- Brazil: The market expects, the BCB delivers
BRAZIL: THE MARKET EXPECTS, THE BCB DELIVERS
The BCB’s COPOM delivered the 100 bps hike that the consensus anticipated (there were economists anticipating 100 bps, 125 bps and even 150 bps hikes, but the mean estimate was +100 bps), in a unanimous decision that drove the SELIC rate to 6.25%. The new external risk elements highlighted by the committee were mounting risks of a slowdown in Asia (with China at its core), and at the same time tightening monetary conditions in other LATAM countries, which can affect Brazil’s relative monetary conditions. Overall, the Board seemed to see the reopening of major economies on the aftermath as the dominant global item, but with growing tails around it.

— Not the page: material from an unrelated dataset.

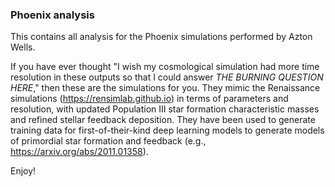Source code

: ### Phoenix analysis

This contains all analysis for the Phoenix simulations performed by Azton Wells.

If you have ever thought "I wish my cosmological simulation had more time resolution in these outputs so that I could answer *THE BURNING QUESTION HERE*," then these are the simulations for you.  They mimic the Renaissance simulations (https://rensimlab.github.io) in terms of parameters and resolution, with updated Population III star formation characteristic masses and refined stellar feedback deposition.  They have been used to generate training data for first-of-their-kind deep learning models to generate models of primordial star formation and feedback (e.g., https://arxiv.org/abs/2011.01358).

Enjoy!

On the domestic front, the BCB sees a continued recovery of the economy, with the second half of the year showing an even firmer rebound. On the inflation front, the BCB highlighted the continued pressures from the supply side, growing inflationary pressure driven by the service sector recovery, as well as shocks coming from adverse climate for agriculture all pushing inflation higher— although some of these shocks are correctly described as temporary. Regarding expectations, the BCB’s focus survey has 8.3% for 2021, 4.1% for 2022 and 3.25% for 2023, suggesting a strong current price spike, followed by a slow convergence to target in the policy horizon.
The baseline scenario for the Selic contemplates rates at 8.25% by year-end, with a ceiling of 8.50% reached by 2022, to subsequently start falling to 6.25% in 2023. But with the committee still seeing important two-sided risks to its baseline. The BCB signaled that for its next meeting, another 100bps hike seems appropriate given recent variables, with the SELIC’s ceiling being 8.50%. On the other hand, DI rates are currently pricing a ceiling of 9.50%, mid-way through 2022.